Es ist aber nicht nur das Niedrigzinsumfeld, das die Ergebnisse drückt. Gleichzeitig fordern die Digitalisierung und neue Konkurrenz durch junge technologiegetriebene Unternehmen die Finanzwelt heraus. Weil stabile Finanzmärkte ein wichtiges Ziel von Regulierung und Aufsicht sind, führen wir nicht nur regelmäßig Stresstests durch, sondern prüfen die Geschäftsmodelle der Institute wiederkehrend auf ihre Nachhaltigkeit hin. Wir glauben natürlich nicht, dass Aufseher die besseren Banker sind, und wollen die Geschäftsführung sicher nicht an uns reißen. Das ist auch nicht unser Job.

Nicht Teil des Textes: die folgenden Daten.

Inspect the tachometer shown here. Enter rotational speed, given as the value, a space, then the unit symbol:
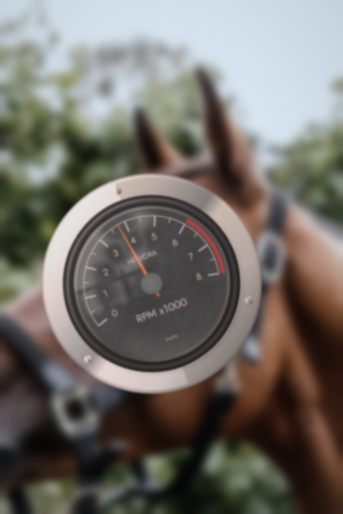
3750 rpm
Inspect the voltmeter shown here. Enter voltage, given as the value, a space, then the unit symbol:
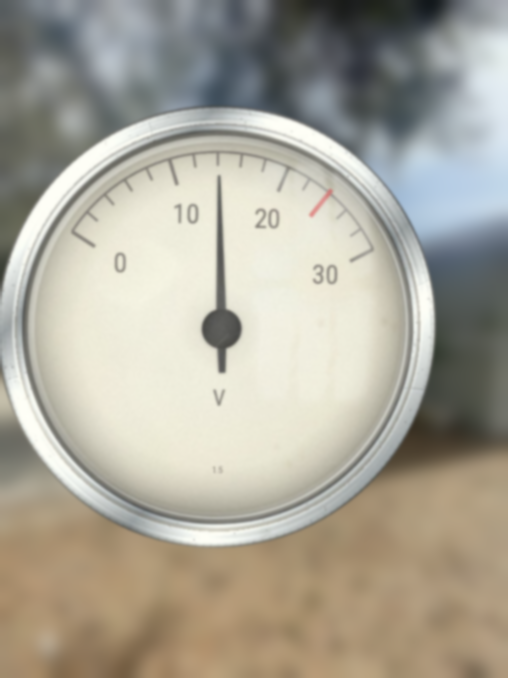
14 V
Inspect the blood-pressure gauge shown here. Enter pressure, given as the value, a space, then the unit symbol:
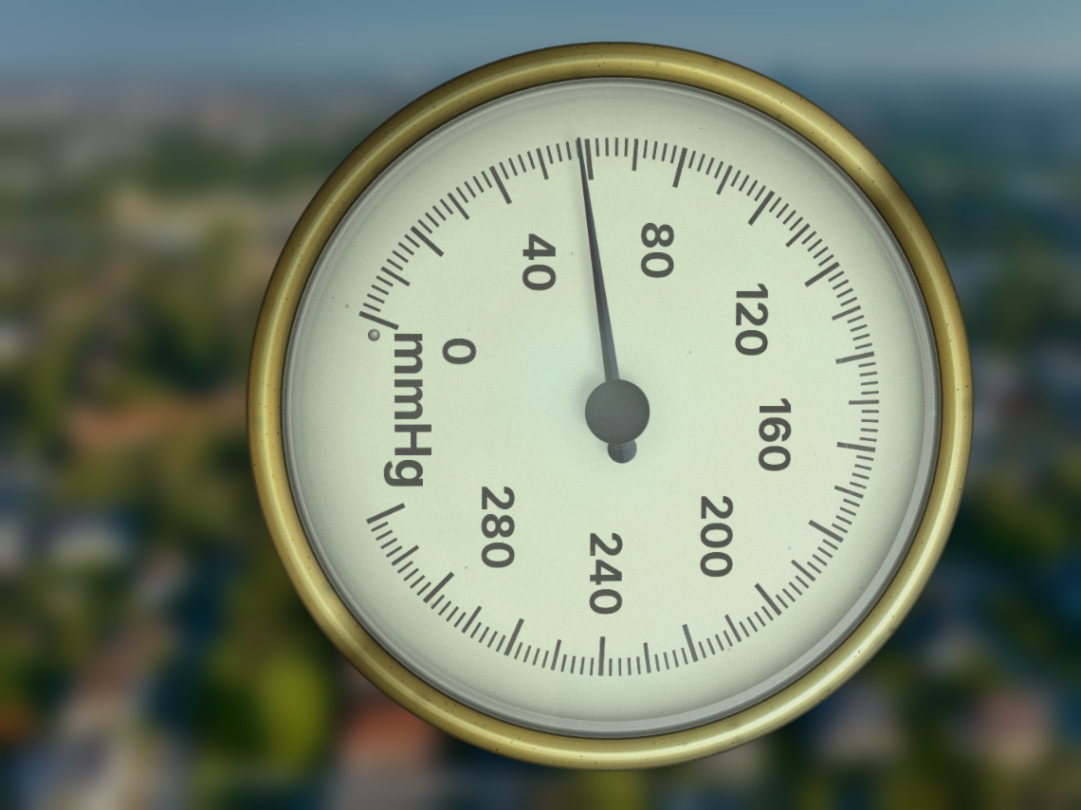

Auch wenn wir nicht den Stein der Weisen gefunden haben – und wie eben gesagt, auch gar nicht finden wollen - und sich am Rednerpult manches leichter sagt, als es in der Praxis umzusetzen ist: Die Institute können schon einiges tun, und die meisten machen das ja auch. Denn eines steht fest: Die Abhängigkeit vom Zinsergebnis kann nicht wie gewohnt bestehen bleiben – und die Rentabilität der europäischen Banken, namentlich der deutschen, ist bedenklich gering und nicht robust genug. Daran muss weiterhin gearbeitet werden.

Meine Damen und Herren,

wenn wir ein Jubiläum feiern, dann blicken wir zwangsläufig auch zurück. Und wenn wir ehrlich sind, fällt uns auf, dass wir auch früher nicht in der perfekten Welt gelebt haben und es gerade im Finanzsektor immer wieder herausfordernde Situationen gab. Heute heißen die Themen Digitalisierung oder Niedrigzinsumfeld, früher war es vielleicht die mangelnde Harmonisierung in Europa. Deshalb bin ich mir sicher, dass wir auch unsere gegenwärtige Situation irgendwann als die gute alte Zeit wahrnehmen werden.

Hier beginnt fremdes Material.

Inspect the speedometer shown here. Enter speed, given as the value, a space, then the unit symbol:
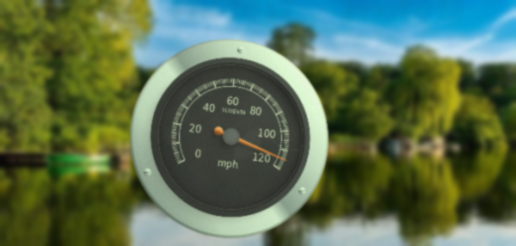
115 mph
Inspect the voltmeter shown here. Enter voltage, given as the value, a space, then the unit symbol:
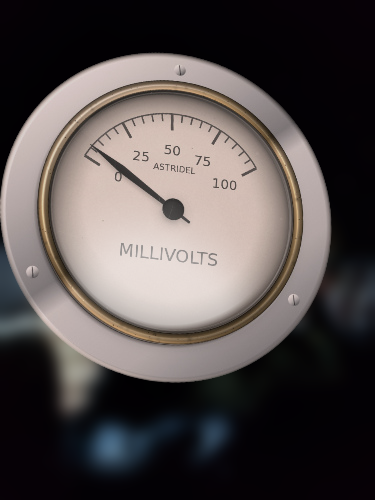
5 mV
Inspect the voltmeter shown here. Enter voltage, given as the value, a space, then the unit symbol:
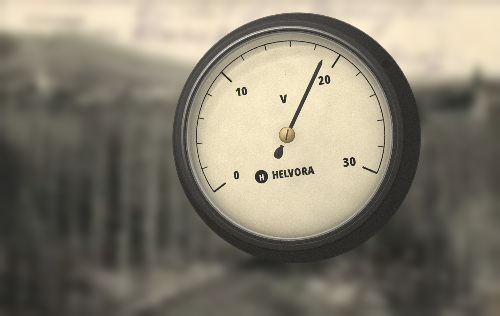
19 V
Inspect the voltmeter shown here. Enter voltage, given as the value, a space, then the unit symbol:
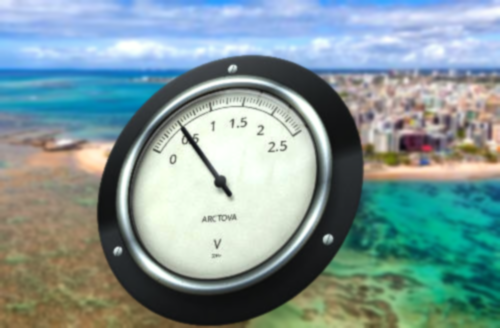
0.5 V
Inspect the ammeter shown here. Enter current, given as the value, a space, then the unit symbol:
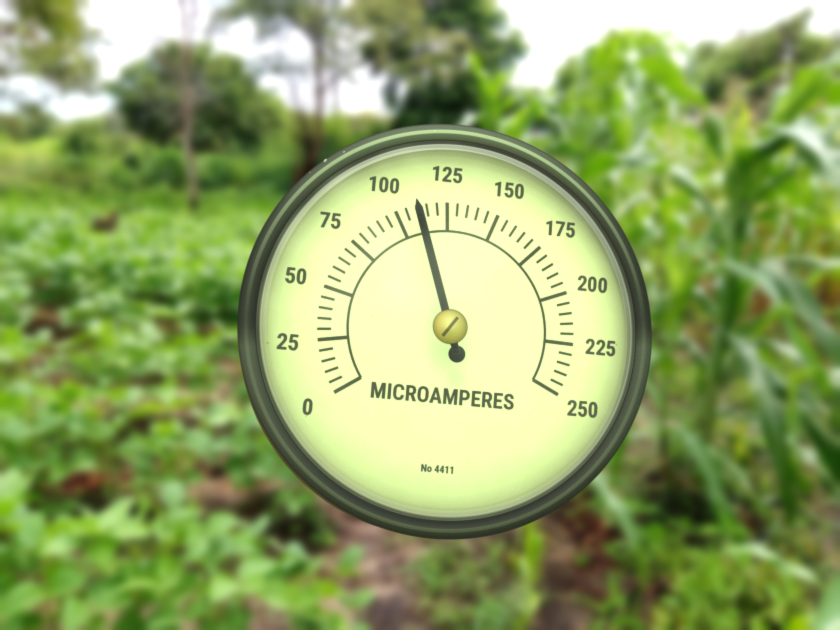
110 µA
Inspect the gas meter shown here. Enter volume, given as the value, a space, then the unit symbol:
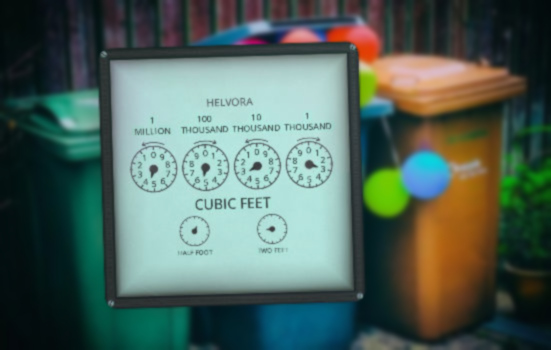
453300 ft³
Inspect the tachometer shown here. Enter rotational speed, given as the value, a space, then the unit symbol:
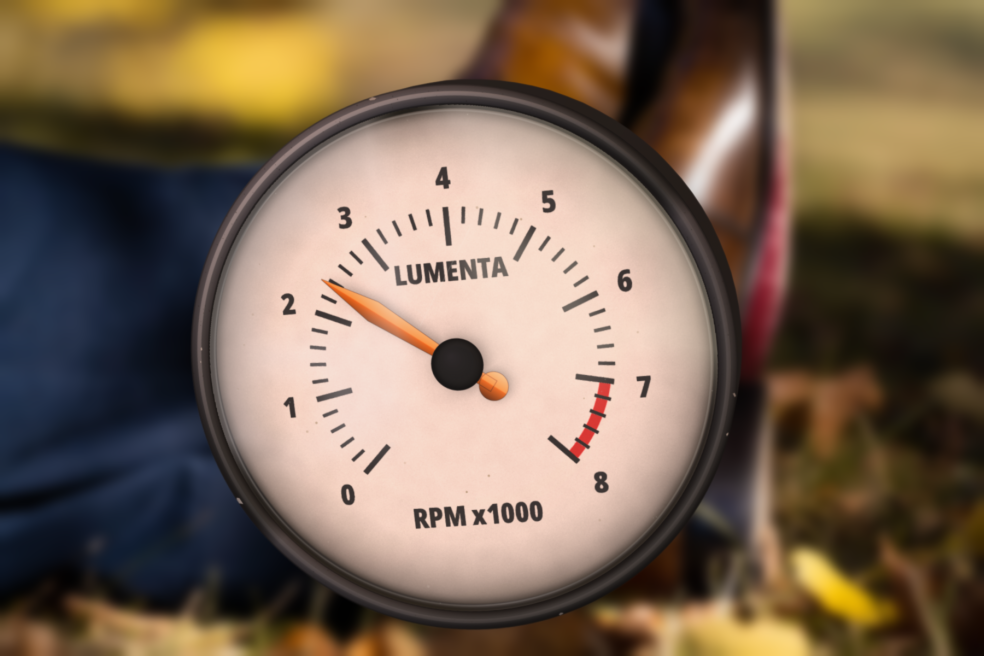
2400 rpm
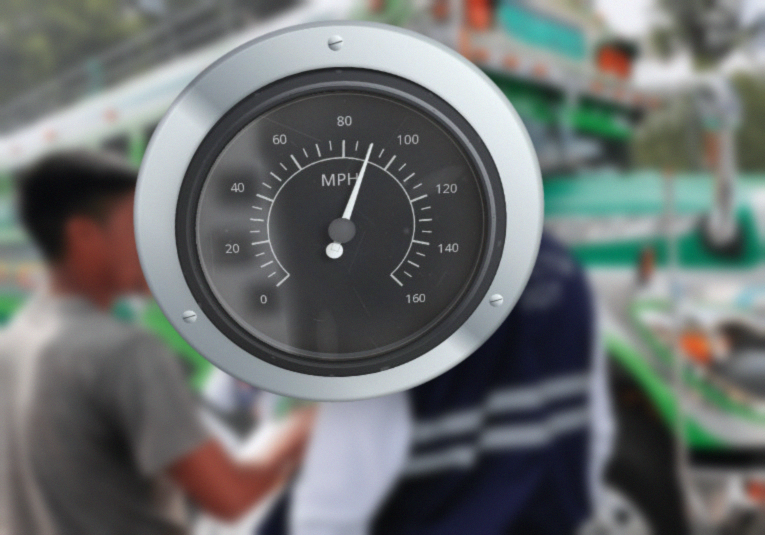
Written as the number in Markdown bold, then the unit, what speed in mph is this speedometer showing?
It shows **90** mph
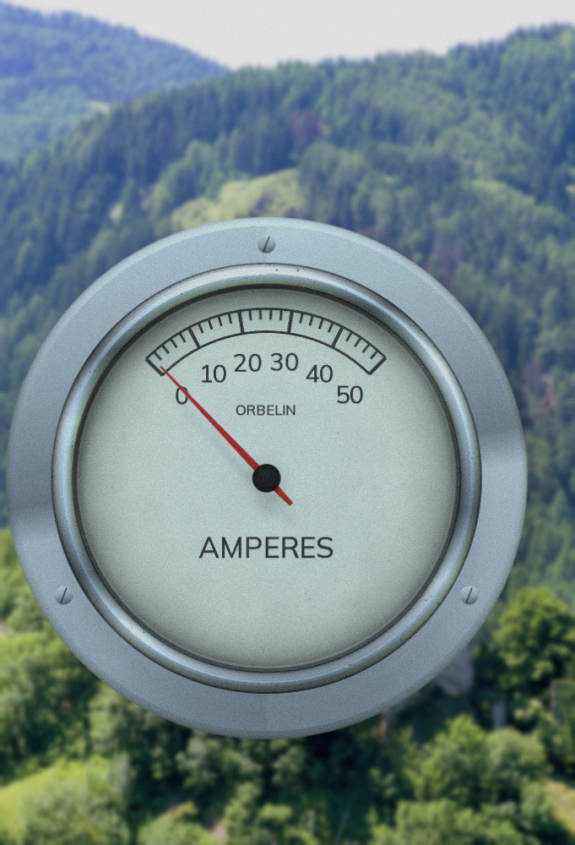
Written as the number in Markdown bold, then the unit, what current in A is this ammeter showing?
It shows **1** A
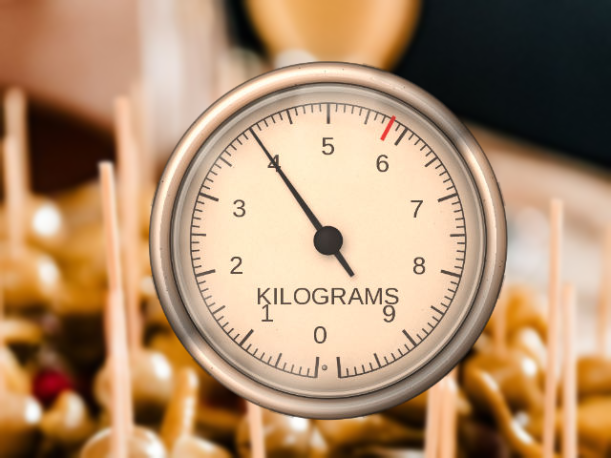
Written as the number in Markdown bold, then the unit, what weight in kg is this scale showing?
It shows **4** kg
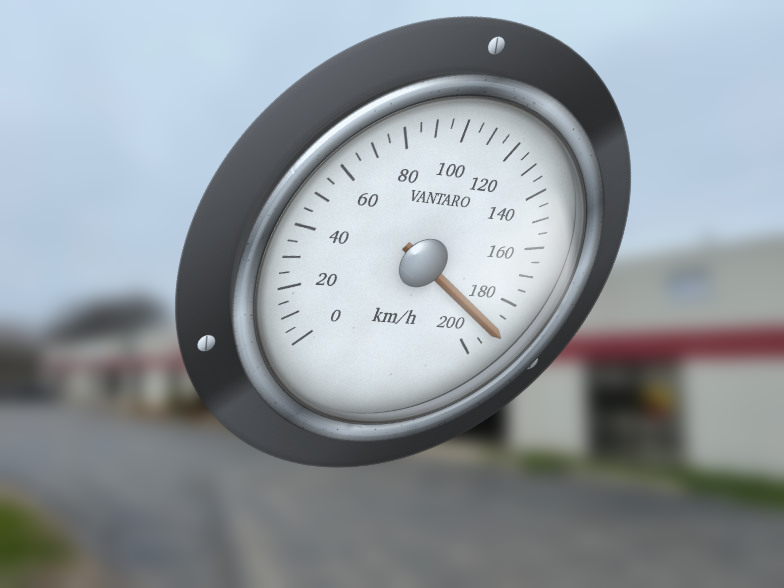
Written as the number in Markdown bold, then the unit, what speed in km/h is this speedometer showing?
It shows **190** km/h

Charles Darwin hat gesagt, dass nicht die stärkste Spezies überlebt, auch nicht die intelligenteste, sondern diejenige, die sich am ehesten dem Wandel anpassen kann. Da ich fest davon überzeugt bin, dass in den Führungsetagen der Auslandsbanken in Deutschland nicht nur intelligente Menschen, sondern auch anpassungsfähige sitzen, werden Sie in ein paar Jahren auch noch Ihr 40-jähriges und 50-jähriges Jubiläum selbstbewusst begehen können. Und dann wird auch der heutige Abend - in der Tat - zur guten alten Zeit gehören.

In diesem Sinne: Nochmals alles Gute. Ich freue mich auf die anschließenden Gespräche.

Fußnoten:

  1. 1 Bleib locker, Deutschland! – Studie zur Stresslage der Nation. Herausgegeben von der Techniker Krankenkasse, Hamburg 2013.